Khalifah Tidak akan berani menyerahkan milik umat kepada siapa pun apalagi kepada asing. Negara pun tak akan tergiur dengan jebakan utang riba. Negara justru punya ketahanan moneter, karena bertumpu pada kekayaan riil, berupa emas perak, bukan kertas. Negara pun akan punya banyak modal untuk menyejahterakan rakyatnya. Hak dasar individu dan hak publik umat betul-betul ada dalam jaminan negara. Sehingga umat tak akan dibebani dengan beban hidup yang berat.
Karena syariat memang telah menetapkan semuanya sebagai kewajiban seorang pemimpin.Bahkan saat kas kosong pun ada mekanisme adil yang ditetapkan syariat sehingga kezaliman terhadap rakyat bisa dihindari.

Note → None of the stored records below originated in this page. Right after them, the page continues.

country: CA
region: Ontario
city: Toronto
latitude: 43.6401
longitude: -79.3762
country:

Yakni dengan cara mendorong partisipasi kaum aghniya untuk berlomba menolong sesama. Atau jika diperlukan, negara akan menarik pajak namun hanya terbatas pada mereka.

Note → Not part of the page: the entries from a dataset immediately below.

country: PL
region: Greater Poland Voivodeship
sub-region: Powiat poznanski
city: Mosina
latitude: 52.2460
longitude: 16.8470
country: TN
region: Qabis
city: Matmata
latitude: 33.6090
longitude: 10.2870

Dan nyatanya, kondisi ini betul-betul jarang terjadi. Saat bencana menimpa, maka mitigasi kebencanaan pun menjadi bagian tugas kepemimpinan. Negara akan bersegera melakukan berbagai upaya untuk mengurangi risiko dan memastikan kebutuhan dasar serta keselamatan rakyat tetap terjaga. Semuanya, semata karena kesadaran bahwa mengurus rakyat adalah bagian dari amanah yang akan dipertanggungjawabkan Inilah bedanya kepemimpinan berparadigma sekuler dengan Islam. Yang satu mengabdi pada hawa nafsu para pemburu harta dan kekuasaan, sedang yang lain dibimbing wahyu dan keimanan. Selayaknya umat Islam bersegera mengambil sesuatu yang akan membawanya pada kebaikan. Yakni dengan bersegera mewujudkan kembali kepemimpinan Islam dengan menapaki thariqah dakwah Rasulullah SAW.
SWT berfirman,
يَا أَيُّهَا الَّذِينَ آمَنُوا اسْتَجِيبُوا لِلَّهِ وَلِلرَّسُولِ إِذَا دَعَاكُمْ لِمَا يُحْيِيكُمْ ۖ وَاعْلَمُوا أَنَّ اللَّهَ يَحُولُ بَيْنَ الْمَرْءِ وَقَلْبِهِ وَأَنَّهُ إِلَيْهِ تُحْشَرُونَ
“Hai orang-orang yang beriman, penuhilah seruan Allah dan seruan Rasul apabila Rasul menyeru kamu kepada suatu yang memberi kehidupan kepada kamu, ketahuilah bahwa sesungguhnya Allah membatasi antara manusia dan hatinya dan sesungguhnya kepada-Nya-lah kamu akan dikumpulkan.” (QS. Al-Anfal: 24).